There are few data from longitudinal studies on viral tropism in patients fully responding to HAART; as discussed by Parisi et al. [39] there is a correlation between viral tropism and combined HIV-proviral-DNA, residual viraemia, and drugs used in treatment. The tropism of archived virus was stable during the effective treatment, with 15–18% of subjects switching over time, despite a viraemia <50 copies/mL. R5 tropism and its stability are related to achieving and maintaining viraemia <2.5 copies/mL. A higher stability of viral tropism (88%) during ARV was reported in a small cohort by Seclén et al. [40], with 12% switching in either direction. From a clinical point of view, the performance of tropism test on HIV-DNA is suggested before prescription of maraviroc in this setting.

7. Closing Remarks

Current guidelines recommend the performance of tropism test in experienced patients, in particular for evaluating therapy with CCR5 inhibitors.

Different studies demonstrated that the presence of X4-tropic virus is associated with CD4 decrease and clinical progression; the percentage of this coreceptor usage is different in the clinical setting, as summarized in Table 1.

In addition, viral tropism is changeable in every patient.

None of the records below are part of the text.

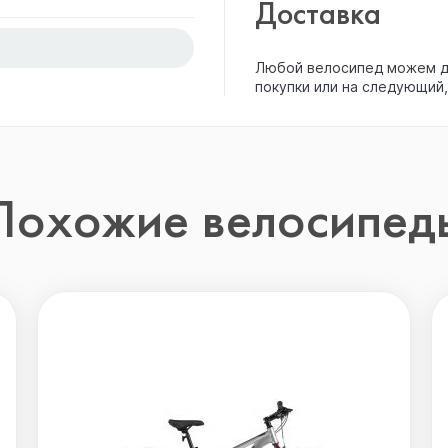
Доставка
Любой велосипед можем до
покупки или на следующий,
Похожие велосипед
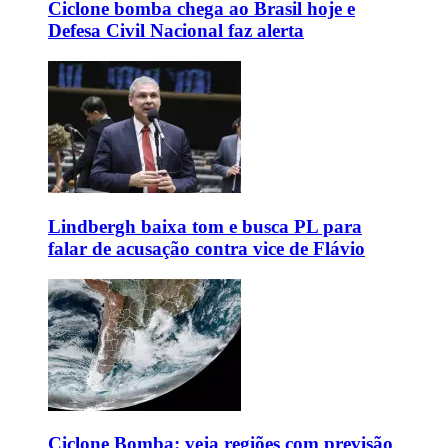
Ciclone bomba chega ao Brasil hoje e
Defesa Civil Nacional faz alerta
Lindbergh baixa tom e busca PL para
falar de acusação contra vice de Flávio
Ciclone Bomba: veja regiões com previsão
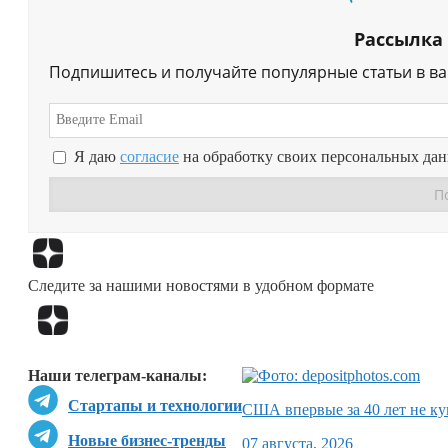
Рассылка
Подпишитесь и получайте популярные статьи в в
Я даю
согласие
на обработку своих персональных да
Следите за нашими новостями в удобном формате
Наши телеграм-каналы:
Стартапы и технологии
США впервые за 40 лет не ку
Новые бизнес-тренды
07 августа, 2026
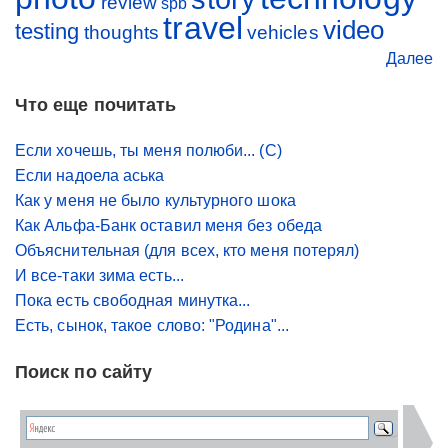
review
spb
travel
video
testing
thoughts
vehicles
Далее
Что еще почитать
Если хочешь, ты меня полюби... (С)
Если надоела аська
Как у меня не было культурного шока
Как Альфа-Банк оставил меня без обеда
Объяснительная (для всех, кто меня потерял)
И все-таки зима есть...
Пока есть свободная минутка...
Есть, сынок, такое слово: "Родина"...
Поиск по сайту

In naïve patients, the presence of X4-tropic virus is associated with CD4 depletion; its determination in this setting could be useful to individualize a fragile HIV-positive population who could have benefice by early starting of ART.

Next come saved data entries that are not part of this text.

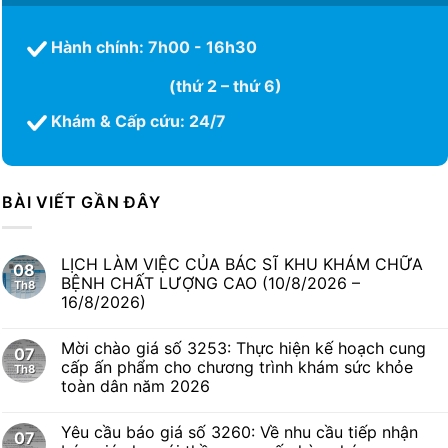
Hành chính: 7h00 - 16h30
(thứ 2 – thứ 6)
Khám & Cấp cứu: 24/7
BÀI VIẾT GẦN ĐÂY
LỊCH LÀM VIỆC CỦA BÁC SĨ KHU KHÁM CHỮA
08
BỆNH CHẤT LƯỢNG CAO (10/8/2026 –
Th8
16/8/2026)
Mời chào giá số 3253: Thực hiện kế hoạch cung
07
cấp ấn phẩm cho chương trình khám sức khỏe
Th8
toàn dân năm 2026
Yêu cầu báo giá số 3260: Về nhu cầu tiếp nhận
07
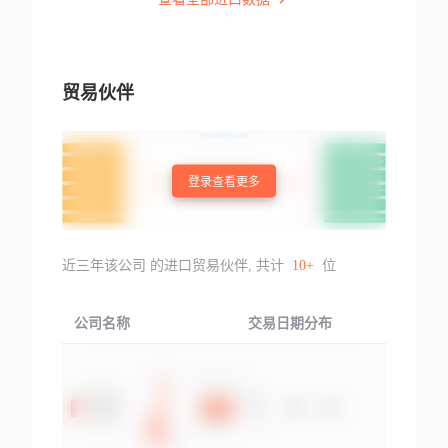
贸易伙伴
登录查看更多
近三年该公司 的进口贸易伙伴, 共计
10+
位
公司名称
交易日期分布
交易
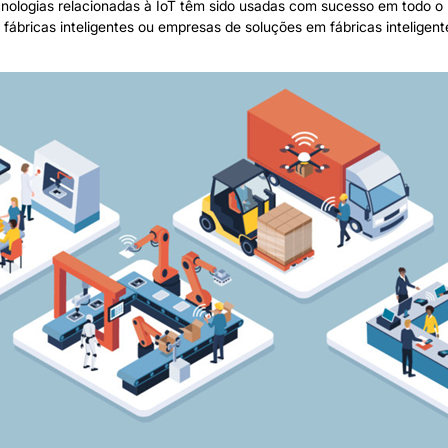
ecnologias relacionadas à IoT têm sido usadas com sucesso em todo o
 fábricas inteligentes ou empresas de soluções em fábricas inteligen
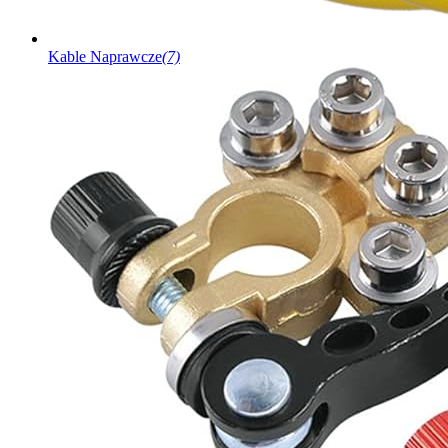
Kable Naprawcze
(7)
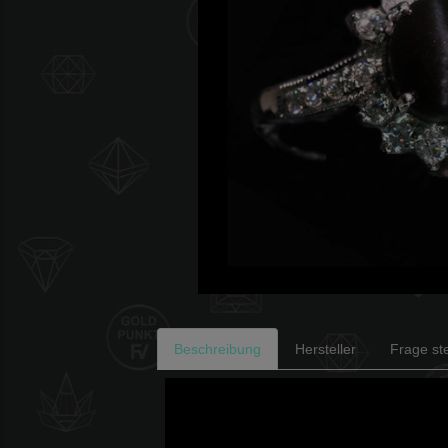
Beschreibung
Hersteller
Frage ste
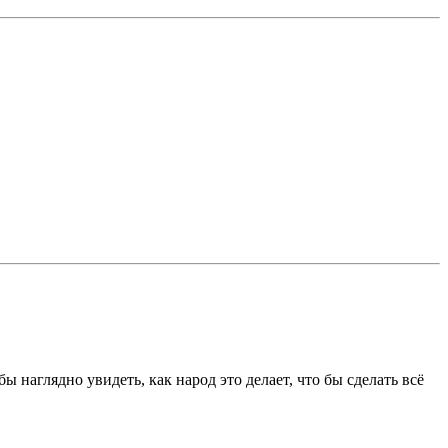
 наглядно увидеть, как народ это делает, что бы сделать всё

In successfully treated naïve subjects, the tropism of archived virus was revealed to be stable but with a substantial rate (15–18%) of subjects switching from one type to the other over time, suggesting that archived virus is dynamic.

As discussed by Paquet et al. [41], the fraction of non-R5 tropic viruses has decreased over time within 62,397 resistant viruses reported from 2003 to 2012; however, CXCR4 usage was more prevalent among multiclass resistant samples, which may be due to the more advanced disease stage of treatment-experienced patients.

In conclusion, determination of viral tropism could be useful in the prescription of CCR5 inhibitors and for better knowledge of HIV-positive patients and their prognosis in terms of CD4 depletion.

Conflict of Interests

The authors declare that they have no conflict of interests.

Acknowledgments

Giuseppe Tambussi received a grant from ViiV and payment for lectures from MSD and Gilead. Adriano Lazzarin board membership for BMS, ViiV, Abbvie, Gilead, and MSD; Adriano Lazzarin received grants from ViiV, MSD, and BMS and payment for lectures from ViiV, BMS, Gilead, and MSD. Silvia Nozza received travel support, grants, and consultancy from Abbott, BMS, Gilead Sciences, ViiV Healthcare, MSD, and Tibotec (Johnson & Johnson).